### [ENTRIES PROVIDED]
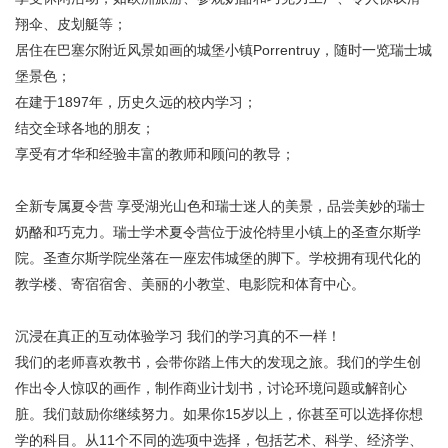
翔伞、皮划艇等；
居住在巴塞尔附近风景如画的城堡小镇Porrentruy，随时一览瑞士城
堡景色；
在建于1897年，历史久远的校内学习；
结交全球各地的朋友；
享受有才华和经验丰富的教师和顾问的教导；
全新专属夏令营 享受湖光山色和瑞士迷人的美景，品尝美妙的瑞士
奶酪和巧克力。瑞士学术夏令营位于波伦特里小镇上的圣查尔斯学
院。圣查尔斯学院坐落在一座宏伟城堡的脚下。学校拥有现代化的
教学楼、寄宿宿舍、美丽的小教堂、电影院和体育中心。
沉浸在真正的互动体验学习 我们的学习真的不一样！
我们的老师喜欢教书，会带你踏上伟大的发现之旅。我们的学生创
作出令人惊叹的画作，制作商业计划书，讨论环境问题或解剖心
脏。我们鼓励你继续努力。如果你15岁以上，你甚至可以选择你想
学的科目。从11个不同的选项中选择，包括艺术、科学、经济学、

### [EXERCISE BRIEF]
Print the listing exactly. No pictures belong in the copy.

### [OUTPUT OF THE EXERCISE]
翔伞、皮划艇等；
居住在巴塞尔附近风景如画的城堡小镇Porrentruy，随时一览瑞士城
堡景色；
在建于1897年，历史久远的校内学习；
结交全球各地的朋友；
享受有才华和经验丰富的教师和顾问的教导；
全新专属夏令营 享受湖光山色和瑞士迷人的美景，品尝美妙的瑞士
奶酪和巧克力。瑞士学术夏令营位于波伦特里小镇上的圣查尔斯学
院。圣查尔斯学院坐落在一座宏伟城堡的脚下。学校拥有现代化的
教学楼、寄宿宿舍、美丽的小教堂、电影院和体育中心。
沉浸在真正的互动体验学习 我们的学习真的不一样！
我们的老师喜欢教书，会带你踏上伟大的发现之旅。我们的学生创
作出令人惊叹的画作，制作商业计划书，讨论环境问题或解剖心
脏。我们鼓励你继续努力。如果你15岁以上，你甚至可以选择你想
学的科目。从11个不同的选项中选择，包括艺术、科学、经济学、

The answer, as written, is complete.